The Reformer does not identify victims of sexual assault.

Mager claimed there had been no physical contact with the girl aside from hugging, court documents say.

Investigators obtained a court order to take photographs showing scars in Mager's genital area, and police said those were consistent with statements made by the victim.

When asked about that, Mager told police he has pictures of those markings and speculated that the girl must have seen those photos without his knowledge, the affidavit says.

Mager initially had been charged with four felonies including repeated, aggravated sexual assault of a child, which carried a maximum life sentence. His decision to plead guilty to a lesser charge came more than 19 months after he had been arrested and after he already had served significant time in prison and under home detention.

Gartenstein noted that "one of the core principles of the criminal-justice system is the right to confrontation" through a suspect's cross-examination of an accuser. And he told Judge David Suntag that "the state had serious concerns about the costs to this child of proceeding through the rigors of trial."

"From the time that this case arrived at the state's attorney's office, the facts and circumstances of what occurred have been clear," Gartenstein said. "And the state hasn't had hesitation about its ability to prove the charges beyond a reasonable doubt. But it's a case in which the victim is very, very vulnerable."

He read a brief statement submitted by the victim, who said she was "not satisfied" by the case's resolution.

"I know Dan has ‘served his time.' I feel that he hasn't shown that he understands what he did was wrong ... I feel he should continue to stay on house arrest until he shows continuous stabilization," the victim wrote. "I know that what I want will be way too much to ask for; however, I don't feel like the time he has served is enough for what he did."

Gartenstein said both the victim's mother and her legal guardian "were of the view that this was an appropriate disposition of this case." He also read into the record a statement from the girl's mother, who wrote that she "will never understand how an adult can sexually abuse a child."
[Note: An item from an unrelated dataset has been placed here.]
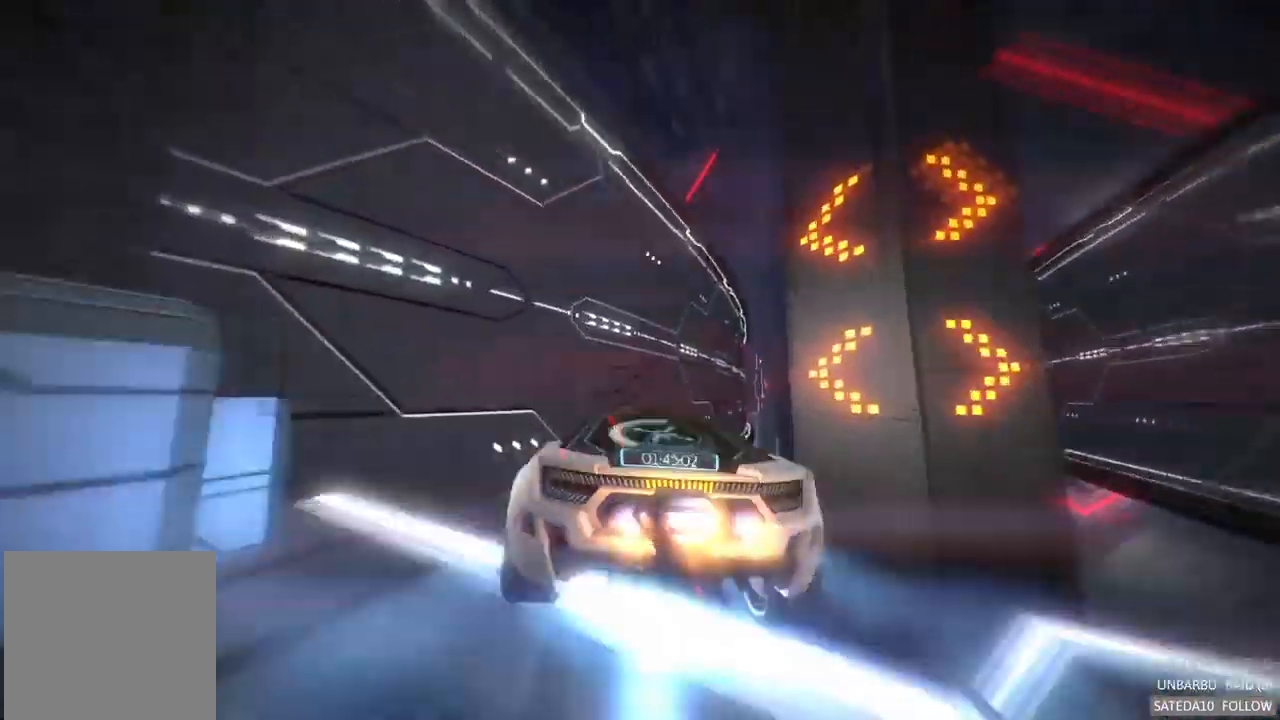
{"buttons": [], "left_stick": "center", "right_stick": "center"}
"There never was a doubt in my mind that Dan was guilty. Why? Because I didn't raise my children to lie," the victim's mother wrote. "As you already know, Dan's actions have caused so much pain to (the victim), her family, to friends and community. Maybe not today or one year from now, but one day, (the victim) will be able to hold her head high and proud and realize that she was the child and Dan was the adult."

Given a chance to address the court, both Mager and his defense attorney, David Reid, declined. Suntag then accepted both the plea agreement and the recommended sentence while also noting the lack of comment from Mager and his attorney.

"I don't know what this means for your future or your attitude. I haven't heard anything," Suntag told Mager.

The judge added that, "clearly, any child -- it doesn't really matter where that child is coming from -- will suffer greatly when taken advantage of."